そのせいで緊張の糸がぷっつり切れてしまい、小秋は急に大声で笑い出した。
「ここでトイレって…。これだから、子どもは…」
とつぶやいて、大声で笑い続ける。それにつられて辰雄も小さく笑った。
「ねえ、最後に四人でディズニーシーへ行こうか?」
小秋はやけくそ気味に言い放った。もう、どうでもいいや…。今度は辰雄が驚く番だった。えっ、このタイミングで…。それもさることながら、あれほど、こんなことは無意味だ…とか、こんな馬鹿なことを言わないで…と言っていた人が急に豹変したのだ。
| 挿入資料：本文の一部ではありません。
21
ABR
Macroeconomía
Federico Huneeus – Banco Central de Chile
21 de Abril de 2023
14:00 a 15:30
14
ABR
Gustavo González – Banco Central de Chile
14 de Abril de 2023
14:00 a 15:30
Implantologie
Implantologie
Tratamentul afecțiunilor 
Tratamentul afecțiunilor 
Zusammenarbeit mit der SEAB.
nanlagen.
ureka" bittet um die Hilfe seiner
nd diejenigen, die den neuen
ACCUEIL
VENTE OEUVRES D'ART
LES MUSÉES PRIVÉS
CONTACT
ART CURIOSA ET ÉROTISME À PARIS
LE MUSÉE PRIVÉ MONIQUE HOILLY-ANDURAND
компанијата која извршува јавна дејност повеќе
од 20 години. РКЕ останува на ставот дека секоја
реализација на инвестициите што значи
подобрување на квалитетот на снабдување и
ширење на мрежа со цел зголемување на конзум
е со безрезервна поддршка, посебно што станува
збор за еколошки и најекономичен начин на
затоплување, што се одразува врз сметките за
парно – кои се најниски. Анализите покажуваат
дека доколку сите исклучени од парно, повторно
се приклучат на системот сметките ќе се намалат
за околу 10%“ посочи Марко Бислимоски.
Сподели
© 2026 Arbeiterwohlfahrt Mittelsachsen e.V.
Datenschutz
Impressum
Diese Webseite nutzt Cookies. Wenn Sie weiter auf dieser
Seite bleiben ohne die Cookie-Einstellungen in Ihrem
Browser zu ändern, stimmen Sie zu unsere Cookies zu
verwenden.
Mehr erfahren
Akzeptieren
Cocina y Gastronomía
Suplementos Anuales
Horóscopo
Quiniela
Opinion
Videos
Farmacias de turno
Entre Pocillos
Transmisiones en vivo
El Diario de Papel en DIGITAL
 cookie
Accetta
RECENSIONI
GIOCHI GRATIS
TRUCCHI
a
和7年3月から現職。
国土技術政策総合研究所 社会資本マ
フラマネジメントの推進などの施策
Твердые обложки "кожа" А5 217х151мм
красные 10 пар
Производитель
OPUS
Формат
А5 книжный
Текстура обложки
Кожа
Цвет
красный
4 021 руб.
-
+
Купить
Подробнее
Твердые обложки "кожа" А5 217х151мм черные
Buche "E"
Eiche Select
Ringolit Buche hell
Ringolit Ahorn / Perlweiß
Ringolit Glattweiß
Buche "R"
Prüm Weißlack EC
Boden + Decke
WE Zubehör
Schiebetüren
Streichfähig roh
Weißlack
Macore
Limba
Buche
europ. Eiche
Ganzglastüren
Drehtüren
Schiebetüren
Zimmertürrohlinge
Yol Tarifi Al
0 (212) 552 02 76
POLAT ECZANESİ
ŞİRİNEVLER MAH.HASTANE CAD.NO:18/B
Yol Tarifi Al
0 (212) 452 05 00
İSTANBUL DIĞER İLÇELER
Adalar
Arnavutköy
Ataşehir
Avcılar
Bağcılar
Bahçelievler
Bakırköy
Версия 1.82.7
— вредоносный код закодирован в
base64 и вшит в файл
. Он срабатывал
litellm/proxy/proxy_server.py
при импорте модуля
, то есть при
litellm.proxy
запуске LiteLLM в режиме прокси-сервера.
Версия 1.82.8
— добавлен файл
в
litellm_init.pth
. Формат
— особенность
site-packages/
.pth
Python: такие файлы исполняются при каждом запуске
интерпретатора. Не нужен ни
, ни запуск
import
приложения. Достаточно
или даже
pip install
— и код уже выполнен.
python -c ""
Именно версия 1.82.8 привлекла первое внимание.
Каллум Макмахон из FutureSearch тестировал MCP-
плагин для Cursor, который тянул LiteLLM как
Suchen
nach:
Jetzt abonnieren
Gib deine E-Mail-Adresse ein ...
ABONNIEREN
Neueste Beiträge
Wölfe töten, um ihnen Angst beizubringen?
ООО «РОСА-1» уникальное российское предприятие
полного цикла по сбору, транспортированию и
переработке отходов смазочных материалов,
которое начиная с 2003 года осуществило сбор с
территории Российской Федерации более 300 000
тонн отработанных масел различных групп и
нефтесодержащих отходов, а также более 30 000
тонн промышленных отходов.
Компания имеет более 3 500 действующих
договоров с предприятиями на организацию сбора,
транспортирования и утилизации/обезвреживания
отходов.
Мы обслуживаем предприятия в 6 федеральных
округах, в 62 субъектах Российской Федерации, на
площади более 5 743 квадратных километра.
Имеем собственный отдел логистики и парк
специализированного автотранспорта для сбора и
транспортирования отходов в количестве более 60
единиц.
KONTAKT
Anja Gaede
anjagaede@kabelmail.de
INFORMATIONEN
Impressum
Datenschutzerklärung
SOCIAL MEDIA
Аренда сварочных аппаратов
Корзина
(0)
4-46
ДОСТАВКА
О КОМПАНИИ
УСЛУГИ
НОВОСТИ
「よし、ぜひ行こう! 桜と冬彦がトイレから戻って来たら、それを伝えよう! きっと、二人とも喜ぶぞ!」
辰雄はホッと胸を撫で下ろした。しばらくすると、トイレから二人が戻って来た。家族全員でディズニーシーへ行くことを告げると、桜と冬彦は二人で手を叩き合って喜んでいた。
小秋は家族解散旅行でも行かないと、子ども達がまたテーブルで泣き出して、てこでも動かなくなってしまうのではないかと思った。それなら、最後に思い切って家族旅行に行った方がマシと言うものである。
しかし、家族がもうすぐバラバラになるというのに、最後に旅行だなんて…。卒業旅行じゃあるまいし…。そう思ったが、これで四人が前に進めるならそれでいい。